Jake- He lives with Pat and Joel. But is an engineer. How does he do it? If you could answer that, untold riches are yours. The handler that will most likely to take you deep, Jake is super bouncy and super positive. Luckily for us, his parents also get to experience his springiness by their frequent visits to watch us play.

Cole- No one knows for sure what Cole is studying or exactly how old he really is. His time is spent playing Ultimate, working at Legends, drinking at Legends or being sectional coordinator of the year. His multitasking (editors note: replace “multitasking” with “procrastinating”) is spectacular and the odds are he just shattered your cup with a superior knowledge of Ultimate, and ill-advised hammers.

Somerfield- The final of our ginger trio, Somerfield is a Phenon-Charlie hybrid. The best of bot worlds, unfortunately these superhuman abilities were too much for his human frame. He spent all spring rehabbing his injuries and will use what time he missed to push that much harder next spring.

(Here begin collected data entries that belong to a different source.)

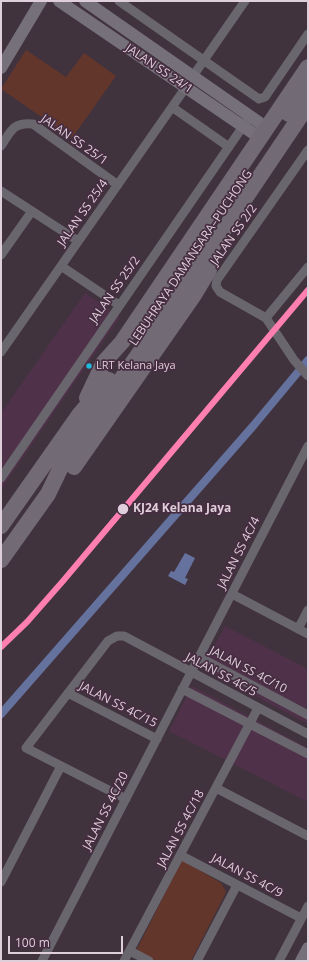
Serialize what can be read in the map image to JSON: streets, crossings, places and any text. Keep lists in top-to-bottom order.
{
  "streets": {
    "highway": ["LEBUHRAYA DAMANSARA–PUCHONG"],
    "main road": ["JALAN SS 24/1"],
    "street": [
      "JALAN SS 25/1",
      "JALAN SS 25/4",
      "JALAN SS 2/2",
      "JALAN SS 25/2",
      "JALAN SS 4C/4",
      "JALAN SS 4C/10",
      "JALAN SS 4C/5",
      "JALAN SS 4C/15",
      "JALAN SS 4C/20",
      "JALAN SS 4C/18",
      "JALAN SS 4C/9"
    ]
  },
  "crossings": [
    ["JALAN SS 24/1", "JALAN SS 25/4"],
    ["JALAN SS 24/1", "JALAN SS 25/2"],
    ["JALAN SS 25/1", "JALAN SS 25/4"],
    ["JALAN SS 4C/4", "JALAN SS 4C/10"],
    ["JALAN SS 4C/4", "JALAN SS 4C/5"],
    ["JALAN SS 4C/4", "JALAN SS 4C/20"],
    ["JALAN SS 4C/5", "JALAN SS 4C/15"],
    ["JALAN SS 4C/5", "JALAN SS 4C/20"],
    ["JALAN SS 4C/5", "JALAN SS 4C/18"],
    ["JALAN SS 4C/15", "JALAN SS 4C/20"],
    ["JALAN SS 4C/18", "JALAN SS 4C/9"]
  ],
  "places": ["LRT Kelana Jaya", "KJ24 Kelana Jaya"],
  "scale_bar": "100 m"
}
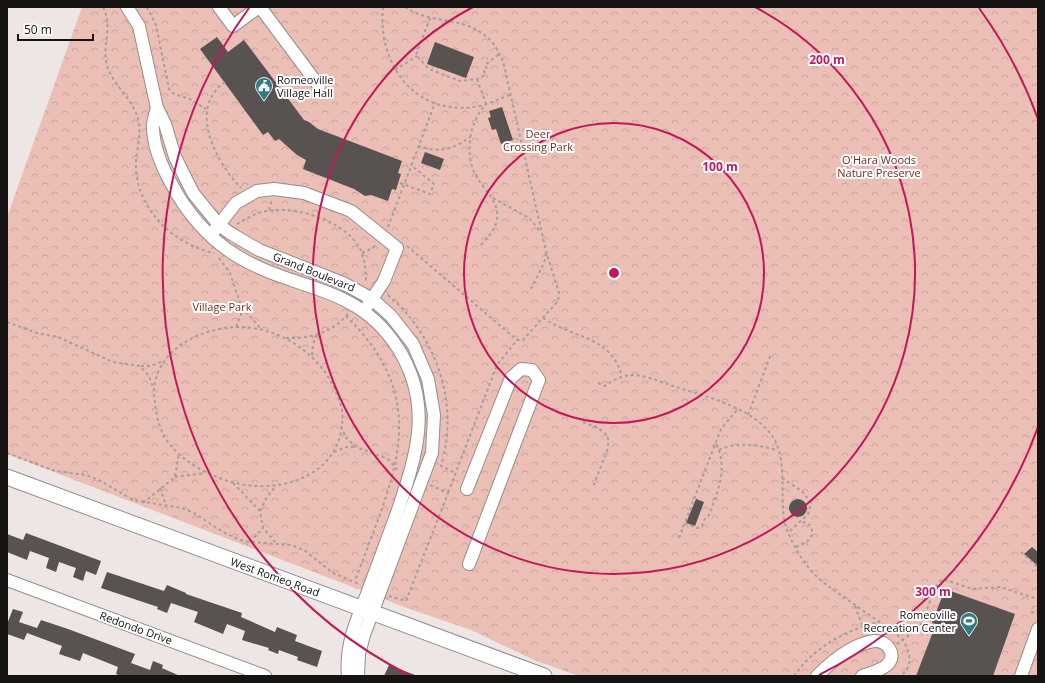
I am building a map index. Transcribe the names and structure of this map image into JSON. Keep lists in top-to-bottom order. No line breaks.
{"streets":{"main road":["West Romeo Road"],"street":["Grand Boulevard","Redondo Drive"]},"crossings":[["Grand Boulevard","West Romeo Road"]],"parks":["Deer Crossing Park","O'Hara Woods Nature Preserve","Village Park"],"places":{"public building":["Romeoville Village Hall"],"sports":["Romeoville Recreation Center"]},"scale_bar":"50 m","rings":["200 m","100 m","300 m"]}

Bonges- Old, but not yet Stupca old, Matt Bonges is the all-time Illinois nice guy, off the field. On the field he plays like a man possessed and leaves it all out there (we call him heart for a reason). He has earned his own scoring chant, and hearing his students call him Mr. Bonges will unavoidably cause us to break out in a fit of giggles.

Monday, July 7, 2008

The Leg

I promised an update, and I’m usually pretty good at keeping my promises.

I had surgery today to remove the screws that were put into my leg about ten weeks ago, and I’m very proud to say that I walked out of the hospital. That’s right, after ten weeks of hobbling around everywhere I went, I’m now able to walk.


I won’t be able to run until October, but I’m able to start getting back in shape by swimming and riding a stationary bike. I won’t be able to return to full competition until Trouble in Vegas, but I’ll still be at practices and fall tournaments bestowing my wisdom and expertise.


Get excited.

Thursday, July 3, 2008

Preview

Here’s a look at what’s coming to the blog this summer:

Bios
Keenan did a pretty good job of writing up each an every one of you. I just need to make it better.


Life as a Club Player
I’ll be interviewing teammates that have joined other club teams. If you’re a club athlete and want to be interviewed, shoot me an email. You don’t even have to be part of the Illinois Program (though, I really do wonder how widespread my readership actually is).


Rip’s Rehab Updates
How’s my leg doin? Stay tuned to find out.


Training Tips and Techniques
I’ve played for quite some time. I think my advice is good for you.